= Text excerpt =
====
Cancer Association of Botswana
- Abbreviation: CAB
- Formation: 1998
- Type: non-governmental organization

= Cancer Association of Botswana =

Non-governmental organization

Cancer Association of Botswana (CAB) is a volunteer run, non-governmental organization established as a trust in 1998. They are dedicated to reducing the impact of cancer on all affected in Botswana.

==Mission==
Cancer Association of Botswana is dedicated to reducing the impact of cancer on all affected in Botswana by increasing awareness and education to promote healthy lifestyles and early detection of cancer, facilitating medical care and providing counseling and support to those affected.

==Programs==
- Awareness
CAB promotes prevention and health promotion through talks, conferences, campaigns and the distribution of brochures and posters throughout the country.
====
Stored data
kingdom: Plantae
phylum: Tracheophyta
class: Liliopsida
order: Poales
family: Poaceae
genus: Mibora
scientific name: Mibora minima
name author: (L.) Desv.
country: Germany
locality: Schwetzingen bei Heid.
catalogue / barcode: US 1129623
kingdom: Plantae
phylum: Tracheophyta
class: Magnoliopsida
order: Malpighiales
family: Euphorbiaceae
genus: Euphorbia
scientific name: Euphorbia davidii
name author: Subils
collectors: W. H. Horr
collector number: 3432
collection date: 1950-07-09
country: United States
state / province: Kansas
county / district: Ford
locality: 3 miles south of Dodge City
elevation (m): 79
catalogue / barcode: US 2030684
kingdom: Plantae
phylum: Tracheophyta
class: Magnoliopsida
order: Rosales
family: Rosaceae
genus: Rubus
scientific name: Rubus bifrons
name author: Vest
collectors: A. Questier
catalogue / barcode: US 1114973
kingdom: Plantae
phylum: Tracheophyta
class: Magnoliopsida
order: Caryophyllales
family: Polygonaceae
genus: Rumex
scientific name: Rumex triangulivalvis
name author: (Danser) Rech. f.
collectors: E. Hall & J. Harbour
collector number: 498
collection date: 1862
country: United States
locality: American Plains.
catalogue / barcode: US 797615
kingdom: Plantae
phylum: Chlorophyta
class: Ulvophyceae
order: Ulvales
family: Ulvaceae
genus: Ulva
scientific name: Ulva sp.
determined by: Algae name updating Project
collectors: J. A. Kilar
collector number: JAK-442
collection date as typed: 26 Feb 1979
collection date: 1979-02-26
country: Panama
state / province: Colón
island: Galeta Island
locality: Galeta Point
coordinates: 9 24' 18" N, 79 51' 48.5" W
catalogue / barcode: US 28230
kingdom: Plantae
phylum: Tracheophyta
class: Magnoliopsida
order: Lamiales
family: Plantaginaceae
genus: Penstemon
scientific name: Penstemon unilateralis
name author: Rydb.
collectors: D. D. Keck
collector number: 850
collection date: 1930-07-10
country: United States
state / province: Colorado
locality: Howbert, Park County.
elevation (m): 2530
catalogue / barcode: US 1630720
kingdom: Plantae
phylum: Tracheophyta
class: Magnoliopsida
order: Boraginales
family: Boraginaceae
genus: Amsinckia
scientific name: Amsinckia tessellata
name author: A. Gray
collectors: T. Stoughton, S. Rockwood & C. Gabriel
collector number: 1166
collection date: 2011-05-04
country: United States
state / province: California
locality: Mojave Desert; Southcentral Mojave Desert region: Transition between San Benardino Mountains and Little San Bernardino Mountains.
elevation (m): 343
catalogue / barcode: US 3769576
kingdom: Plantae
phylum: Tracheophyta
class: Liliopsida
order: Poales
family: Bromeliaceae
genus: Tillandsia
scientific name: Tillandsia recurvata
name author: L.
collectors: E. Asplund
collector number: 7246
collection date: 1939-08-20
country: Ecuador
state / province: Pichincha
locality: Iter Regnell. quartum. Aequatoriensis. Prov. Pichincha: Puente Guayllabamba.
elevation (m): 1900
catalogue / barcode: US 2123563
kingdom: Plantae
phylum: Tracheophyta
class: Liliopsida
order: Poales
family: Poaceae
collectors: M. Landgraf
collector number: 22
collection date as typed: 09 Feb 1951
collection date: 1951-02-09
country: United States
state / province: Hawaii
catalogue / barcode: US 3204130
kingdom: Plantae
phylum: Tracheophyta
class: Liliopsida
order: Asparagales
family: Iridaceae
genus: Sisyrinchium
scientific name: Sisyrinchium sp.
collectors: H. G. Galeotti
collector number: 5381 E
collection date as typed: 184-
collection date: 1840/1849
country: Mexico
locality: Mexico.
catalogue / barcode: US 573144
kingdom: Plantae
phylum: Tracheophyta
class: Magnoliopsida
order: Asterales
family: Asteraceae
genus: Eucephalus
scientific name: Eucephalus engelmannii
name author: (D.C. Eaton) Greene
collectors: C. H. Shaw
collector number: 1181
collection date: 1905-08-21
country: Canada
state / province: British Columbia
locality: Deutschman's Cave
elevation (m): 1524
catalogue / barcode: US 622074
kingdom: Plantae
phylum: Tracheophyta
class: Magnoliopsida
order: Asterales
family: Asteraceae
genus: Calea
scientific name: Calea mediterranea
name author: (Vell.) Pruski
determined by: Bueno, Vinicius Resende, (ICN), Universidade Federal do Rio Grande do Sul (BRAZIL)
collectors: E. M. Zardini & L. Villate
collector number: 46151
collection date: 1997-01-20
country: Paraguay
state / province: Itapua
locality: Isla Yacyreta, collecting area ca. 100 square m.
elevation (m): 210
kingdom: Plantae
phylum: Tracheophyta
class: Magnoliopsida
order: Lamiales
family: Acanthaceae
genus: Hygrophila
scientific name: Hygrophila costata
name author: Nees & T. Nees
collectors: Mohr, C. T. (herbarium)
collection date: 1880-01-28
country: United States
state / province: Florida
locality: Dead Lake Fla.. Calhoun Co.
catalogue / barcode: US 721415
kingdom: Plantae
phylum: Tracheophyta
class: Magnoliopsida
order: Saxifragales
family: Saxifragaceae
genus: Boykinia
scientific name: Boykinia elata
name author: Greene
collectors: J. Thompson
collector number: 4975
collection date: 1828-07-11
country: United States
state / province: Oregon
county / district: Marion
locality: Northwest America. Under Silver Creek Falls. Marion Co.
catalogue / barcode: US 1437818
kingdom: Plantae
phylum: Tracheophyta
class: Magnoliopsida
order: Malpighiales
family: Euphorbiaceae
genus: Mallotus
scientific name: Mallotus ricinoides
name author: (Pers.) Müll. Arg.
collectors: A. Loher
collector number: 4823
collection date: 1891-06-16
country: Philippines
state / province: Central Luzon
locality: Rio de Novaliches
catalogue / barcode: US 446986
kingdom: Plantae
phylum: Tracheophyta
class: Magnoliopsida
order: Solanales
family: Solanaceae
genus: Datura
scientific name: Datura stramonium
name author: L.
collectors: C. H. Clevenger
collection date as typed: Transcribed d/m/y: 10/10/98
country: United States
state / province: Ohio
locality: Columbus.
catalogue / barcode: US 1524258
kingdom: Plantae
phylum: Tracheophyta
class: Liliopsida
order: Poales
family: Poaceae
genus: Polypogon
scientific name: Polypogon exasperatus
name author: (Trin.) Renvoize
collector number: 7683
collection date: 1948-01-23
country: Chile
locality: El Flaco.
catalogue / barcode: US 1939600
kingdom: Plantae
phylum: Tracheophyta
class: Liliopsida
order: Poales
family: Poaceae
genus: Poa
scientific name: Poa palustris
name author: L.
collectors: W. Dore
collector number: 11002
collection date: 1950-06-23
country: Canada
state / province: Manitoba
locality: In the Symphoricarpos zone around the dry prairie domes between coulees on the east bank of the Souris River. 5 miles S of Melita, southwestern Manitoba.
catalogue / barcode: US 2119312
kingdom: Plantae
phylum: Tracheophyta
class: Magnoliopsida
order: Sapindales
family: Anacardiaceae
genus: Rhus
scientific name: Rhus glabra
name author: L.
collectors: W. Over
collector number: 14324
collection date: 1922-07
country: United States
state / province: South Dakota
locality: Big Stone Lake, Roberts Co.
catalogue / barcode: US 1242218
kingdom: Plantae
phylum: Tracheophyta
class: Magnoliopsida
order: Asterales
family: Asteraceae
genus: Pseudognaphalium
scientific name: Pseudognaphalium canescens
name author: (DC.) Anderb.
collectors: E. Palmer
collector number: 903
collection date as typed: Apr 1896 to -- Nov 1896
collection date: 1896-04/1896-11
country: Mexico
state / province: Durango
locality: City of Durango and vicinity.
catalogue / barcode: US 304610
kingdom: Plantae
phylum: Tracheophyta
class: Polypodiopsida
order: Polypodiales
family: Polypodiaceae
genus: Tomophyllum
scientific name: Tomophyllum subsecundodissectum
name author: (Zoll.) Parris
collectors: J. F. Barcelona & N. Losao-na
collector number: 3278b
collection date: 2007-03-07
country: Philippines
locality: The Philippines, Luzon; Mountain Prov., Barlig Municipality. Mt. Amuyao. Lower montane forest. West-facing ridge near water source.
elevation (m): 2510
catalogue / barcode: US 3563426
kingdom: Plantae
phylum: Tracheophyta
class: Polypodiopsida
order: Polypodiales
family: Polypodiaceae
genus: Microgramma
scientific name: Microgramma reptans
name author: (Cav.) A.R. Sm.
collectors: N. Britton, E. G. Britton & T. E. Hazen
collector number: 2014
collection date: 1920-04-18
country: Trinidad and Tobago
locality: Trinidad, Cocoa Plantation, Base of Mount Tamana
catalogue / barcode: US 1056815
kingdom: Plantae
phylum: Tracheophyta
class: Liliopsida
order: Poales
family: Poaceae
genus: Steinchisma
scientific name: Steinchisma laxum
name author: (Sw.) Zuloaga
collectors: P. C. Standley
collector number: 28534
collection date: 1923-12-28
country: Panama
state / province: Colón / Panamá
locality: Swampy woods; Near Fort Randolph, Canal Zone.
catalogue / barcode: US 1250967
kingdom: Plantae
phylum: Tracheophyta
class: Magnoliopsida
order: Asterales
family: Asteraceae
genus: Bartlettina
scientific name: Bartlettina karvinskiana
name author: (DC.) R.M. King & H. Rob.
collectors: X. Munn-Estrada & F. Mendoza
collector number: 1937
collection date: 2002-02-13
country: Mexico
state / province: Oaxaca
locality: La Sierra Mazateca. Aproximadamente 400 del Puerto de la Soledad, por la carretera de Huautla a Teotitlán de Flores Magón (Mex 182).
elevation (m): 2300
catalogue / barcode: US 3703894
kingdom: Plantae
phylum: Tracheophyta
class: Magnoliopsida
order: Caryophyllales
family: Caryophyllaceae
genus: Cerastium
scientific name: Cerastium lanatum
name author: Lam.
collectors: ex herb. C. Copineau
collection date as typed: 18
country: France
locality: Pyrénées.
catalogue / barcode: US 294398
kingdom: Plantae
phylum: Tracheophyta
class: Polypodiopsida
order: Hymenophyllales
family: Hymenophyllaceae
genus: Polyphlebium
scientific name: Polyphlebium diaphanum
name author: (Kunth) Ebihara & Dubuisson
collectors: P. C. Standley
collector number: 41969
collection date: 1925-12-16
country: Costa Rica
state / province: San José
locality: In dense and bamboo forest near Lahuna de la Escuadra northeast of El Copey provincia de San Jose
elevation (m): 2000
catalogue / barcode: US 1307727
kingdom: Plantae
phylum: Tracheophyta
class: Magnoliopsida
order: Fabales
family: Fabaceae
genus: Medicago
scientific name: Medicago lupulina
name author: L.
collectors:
====
= Exercise instructions =
a) According to the text on the Cancer Association of Botswana, in what year was the organization established, and in what form?
b) Continue the text on the Cancer Association of Botswana from where it stops.

= Answers below =
a) It was established as a trust in 1998.

b)
- Care
Through Tshiamo House (the Interim Care Home) temporary accommodation, medical care, and meals are provided to patients while they are receiving treatment at Princess Marina Hospital and Gaborone Private Hospital. Cancer Association of Botswana also provides transportation for patients to go to the hospitals for treatment.
- Support

CAB offers free, confidential counseling to patients, family, and friends. After-care is also offered to patients after returning to their respective homes through follow up telephone calls and home visits.
- Reach for Recovery
CAB has a group of survivors who visit cancer patients at their homes and provide them with emotional and spiritual support. This allows for a process whereby cancer victims transform into cancer survivors through active, optimistic and healthy outlook and lifestyle.